> [JOB]: Every entry in the data that follows should come back exactly, pictures aside.

====== RECORDS FOR PROCESSING ======

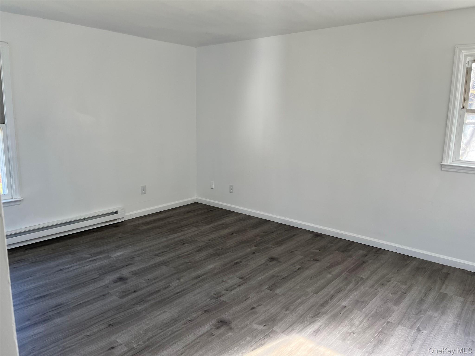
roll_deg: -0.5
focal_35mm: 26
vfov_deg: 53.1
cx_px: 238
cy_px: 178
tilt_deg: -9.2
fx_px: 357
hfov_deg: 67.3
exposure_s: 1/131
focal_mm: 5.1
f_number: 1.6
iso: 64
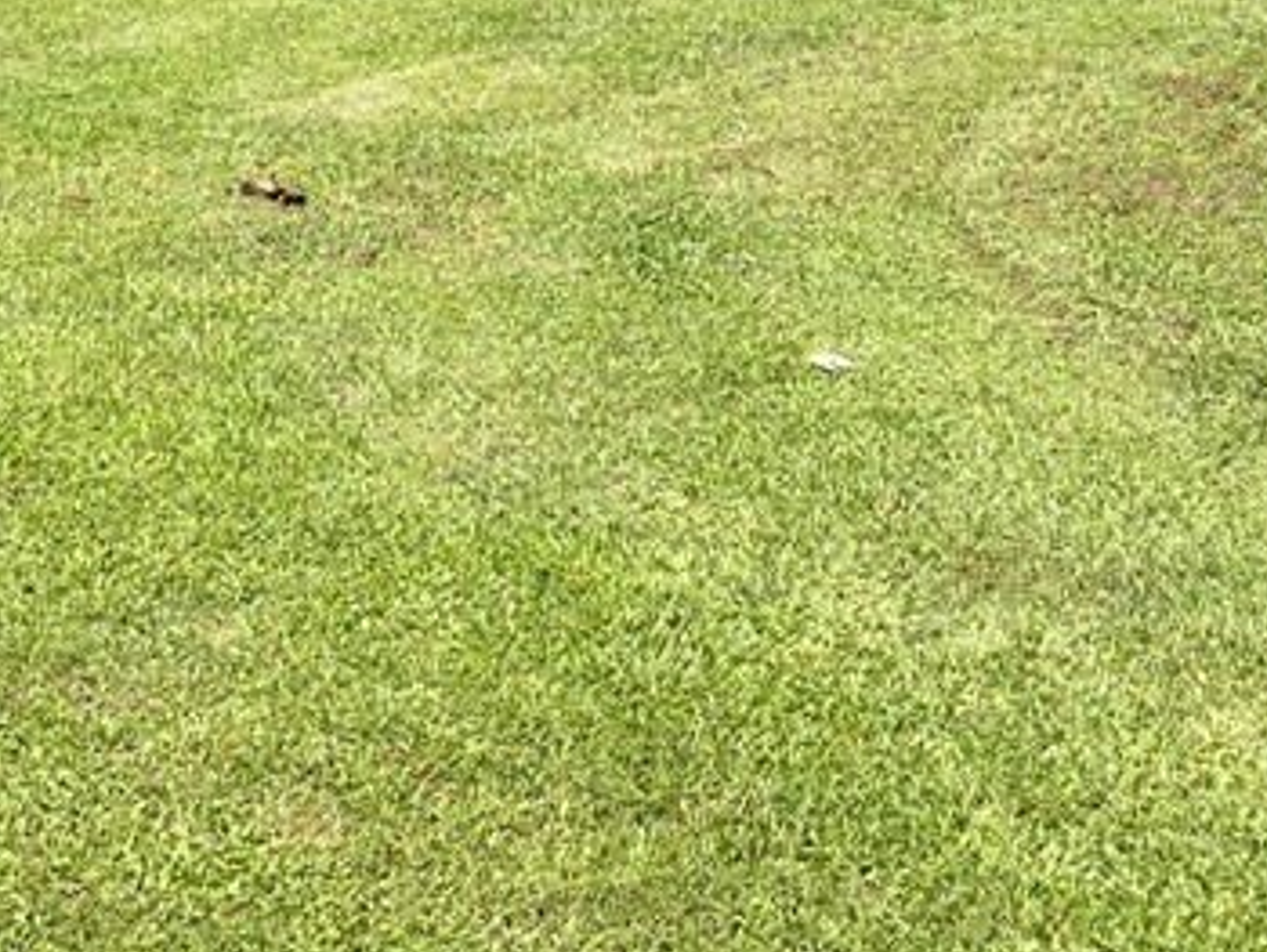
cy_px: -123
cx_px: -11
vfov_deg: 18.6
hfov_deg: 24.4
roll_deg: +1.0
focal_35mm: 76
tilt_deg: -10.3
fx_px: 2784
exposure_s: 1/2451
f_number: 1.6
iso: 50
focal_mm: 5.96
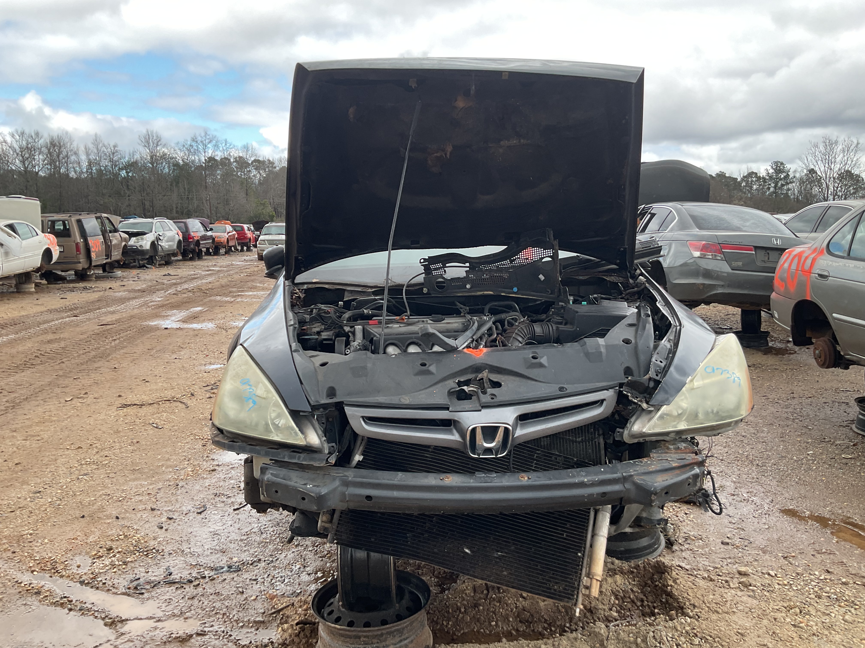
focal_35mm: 29
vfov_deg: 48.2
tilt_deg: -6.4
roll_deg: +0.2
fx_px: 725
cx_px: 432
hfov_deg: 61.7
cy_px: 324
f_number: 1.8
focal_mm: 3
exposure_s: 1/234
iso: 16
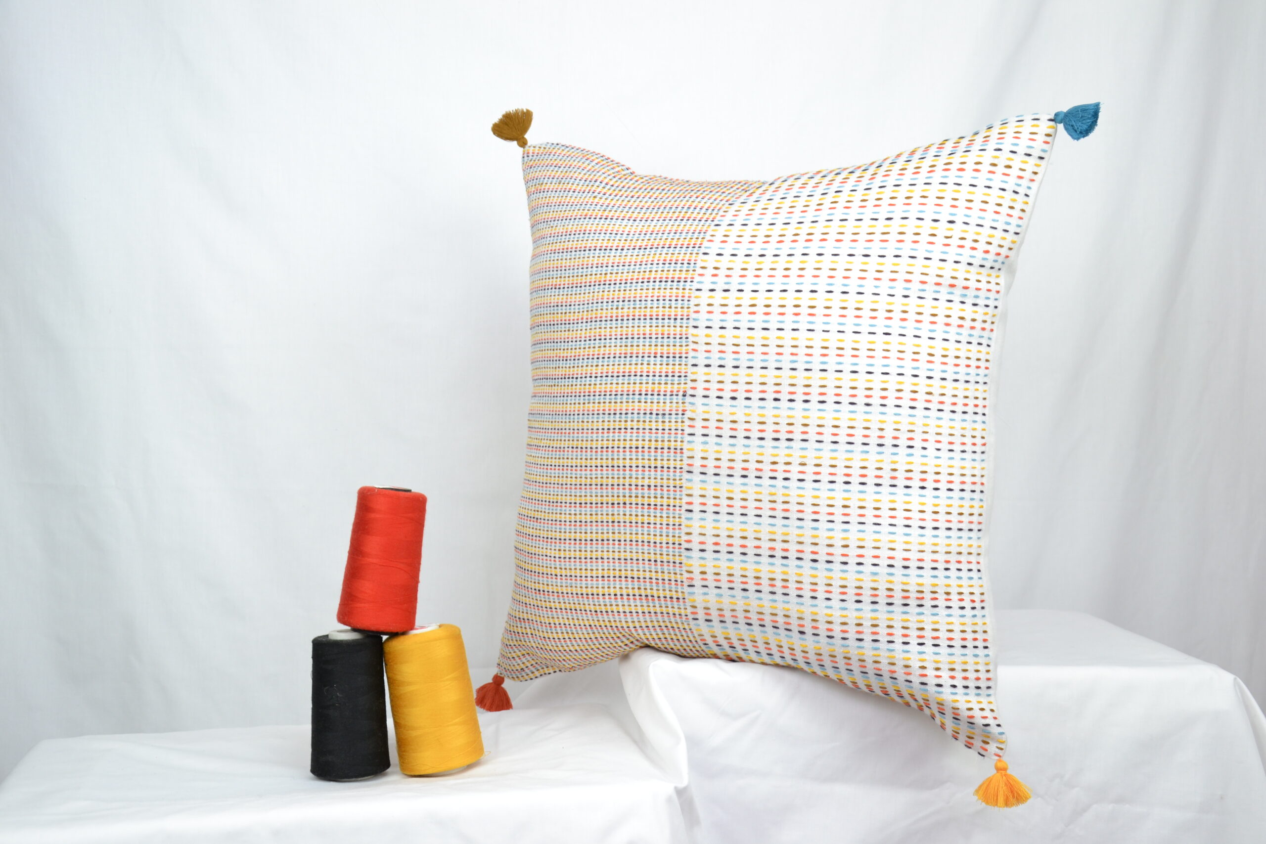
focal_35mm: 51
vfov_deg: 26.5
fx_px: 1793
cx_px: 633
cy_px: 422
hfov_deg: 38.9
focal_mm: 34
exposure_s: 1/50
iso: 400
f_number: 5.6
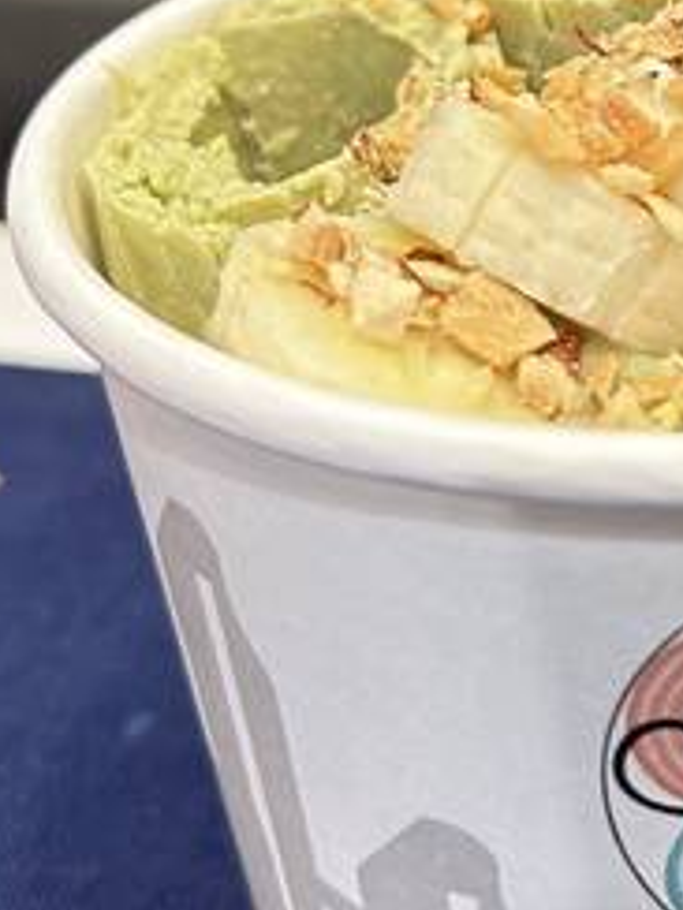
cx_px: 858
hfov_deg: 17.8
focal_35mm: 78
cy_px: 192
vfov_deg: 24.6
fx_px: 2052
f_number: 1.5
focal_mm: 5.7
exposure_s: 1/60
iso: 100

======

> [RESULT]:
roll_deg: -0.5
focal_35mm: 26
vfov_deg: 53.1
cx_px: 238
cy_px: 178
tilt_deg: -9.2
fx_px: 357
hfov_deg: 67.3
exposure_s: 1/131
focal_mm: 5.1
f_number: 1.6
iso: 64
cy_px: -123
cx_px: -11
vfov_deg: 18.6
hfov_deg: 24.4
roll_deg: +1.0
focal_35mm: 76
tilt_deg: -10.3
fx_px: 2784
exposure_s: 1/2451
f_number: 1.6
iso: 50
focal_mm: 5.96
focal_35mm: 29
vfov_deg: 48.2
tilt_deg: -6.4
roll_deg: +0.2
fx_px: 725
cx_px: 432
hfov_deg: 61.7
cy_px: 324
f_number: 1.8
focal_mm: 3
exposure_s: 1/234
iso: 16
focal_35mm: 51
vfov_deg: 26.5
fx_px: 1793
cx_px: 633
cy_px: 422
hfov_deg: 38.9
focal_mm: 34
exposure_s: 1/50
iso: 400
f_number: 5.6
cx_px: 858
hfov_deg: 17.8
focal_35mm: 78
cy_px: 192
vfov_deg: 24.6
fx_px: 2052
f_number: 1.5
focal_mm: 5.7
exposure_s: 1/60
iso: 100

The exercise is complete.